> **Butir Tugas 1**: Tentukan apakah setiap pernyataan berikut sesuai dengan teks tentang Maladewa: (a) Muizzu akan dilantik pada bulan November; (b) Muizzu bertemu dengan duta besar India sebelum pemilihan presiden; (c) Maladewa adalah negara pulau di kawasan Samudera Pasifik. Jawab ya atau tidak untuk masing-masing, disertai kutipan persis dari teks yang menjadi penentunya.
> **Butir Tugas 2**: Cetak ulang bagian teks tentang Maladewa mulai dari "Aliansi yang mendukung" hingga dan termasuk "dan keamanan Maladewa.".
----- Kutipan Teks -----
Hidayatullah.com– Dr Mohamed Muizzu, yang memenangkan pemilihan presiden Maladewa bulan lalu, tidak membuang waktu untuk meminta India menarik pasukan dari negaranya. “Kami tidak ingin ada pasukan militer asing di tanah Maladewa… Saya menjanjikan hal ini kepada rakyat Maladewa dan saya akan menepati janji saya sejak hari pertama.”
Muizzu, yang akan dilantik pada bulan November, dalam wawancara eksklusif dengan BBC mengatakan bahwa dia bertemu dengan duta besar India beberapa hari setelah kemenangannya dan “mengatakan kepadanya dengan sangat tegas bahwa setiap personel militer India di sini harus disingkirkan”.
Maladewa, sebuah negara pulau di kawasan Samudera Hindia, sejak lama menjalin hubungan erat dengan India.
Aliansi yang mendukung Muizzu memandang hubungan tersebut – yang diperkuat oleh kebijakan kepala negara sebelumnya Presiden Solih yang lebih mengutamakan India – sebagai ancaman terhadap kedaulatan dan keamanan Maladewa.
----- Data Latihan -----
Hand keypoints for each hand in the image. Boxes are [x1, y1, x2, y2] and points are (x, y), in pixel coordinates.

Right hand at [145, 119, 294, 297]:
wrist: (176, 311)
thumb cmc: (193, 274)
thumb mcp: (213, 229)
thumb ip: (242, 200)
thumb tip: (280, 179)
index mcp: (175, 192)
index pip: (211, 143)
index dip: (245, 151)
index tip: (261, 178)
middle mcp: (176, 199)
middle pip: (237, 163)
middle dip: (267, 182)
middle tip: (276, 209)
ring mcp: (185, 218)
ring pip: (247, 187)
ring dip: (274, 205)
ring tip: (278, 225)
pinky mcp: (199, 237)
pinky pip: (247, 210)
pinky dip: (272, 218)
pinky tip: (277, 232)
-----
----- Data Latihan -----
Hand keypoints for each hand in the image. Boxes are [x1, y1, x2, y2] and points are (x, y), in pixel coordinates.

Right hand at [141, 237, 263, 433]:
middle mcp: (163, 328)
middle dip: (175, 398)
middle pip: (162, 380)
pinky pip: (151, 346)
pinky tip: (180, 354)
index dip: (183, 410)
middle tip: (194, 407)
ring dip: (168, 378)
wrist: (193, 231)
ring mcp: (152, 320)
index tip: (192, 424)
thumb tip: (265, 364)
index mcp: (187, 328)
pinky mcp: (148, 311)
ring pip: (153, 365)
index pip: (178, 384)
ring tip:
-----
----- Data Latihan -----
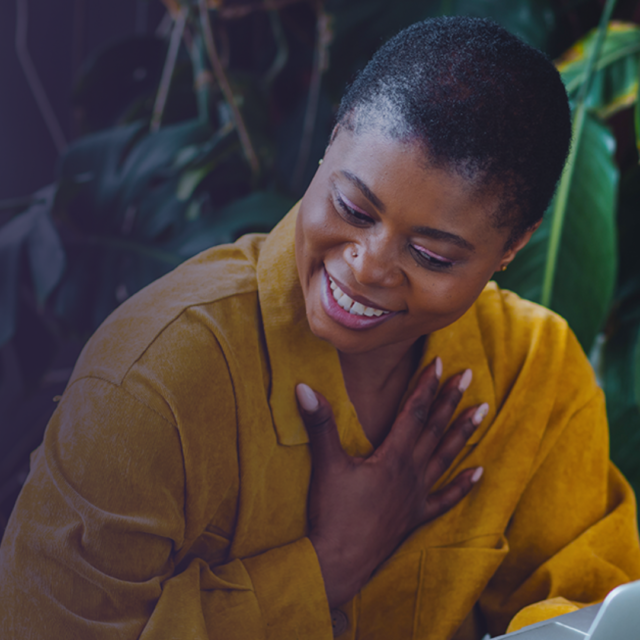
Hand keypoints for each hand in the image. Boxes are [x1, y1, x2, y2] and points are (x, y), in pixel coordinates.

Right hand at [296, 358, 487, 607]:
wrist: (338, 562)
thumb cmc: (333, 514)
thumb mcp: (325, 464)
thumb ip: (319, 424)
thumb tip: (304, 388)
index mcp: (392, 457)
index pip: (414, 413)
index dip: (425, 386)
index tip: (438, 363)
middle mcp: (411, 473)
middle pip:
-----
> **Jawaban Anda 1**:
(a) Ya: "yang akan dilantik pada bulan November"
(b) Tidak: "beberapa hari setelah kemenangannya"
(c) Tidak: "sebuah negara pulau di kawasan Samudera Hindia"

> **Jawaban Anda 2**:
Aliansi yang mendukung Muizzu memandang hubungan tersebut – yang diperkuat oleh kebijakan kepala negara sebelumnya Presiden Solih yang lebih mengutamakan India – sebagai ancaman terhadap kedaulatan dan keamanan Maladewa.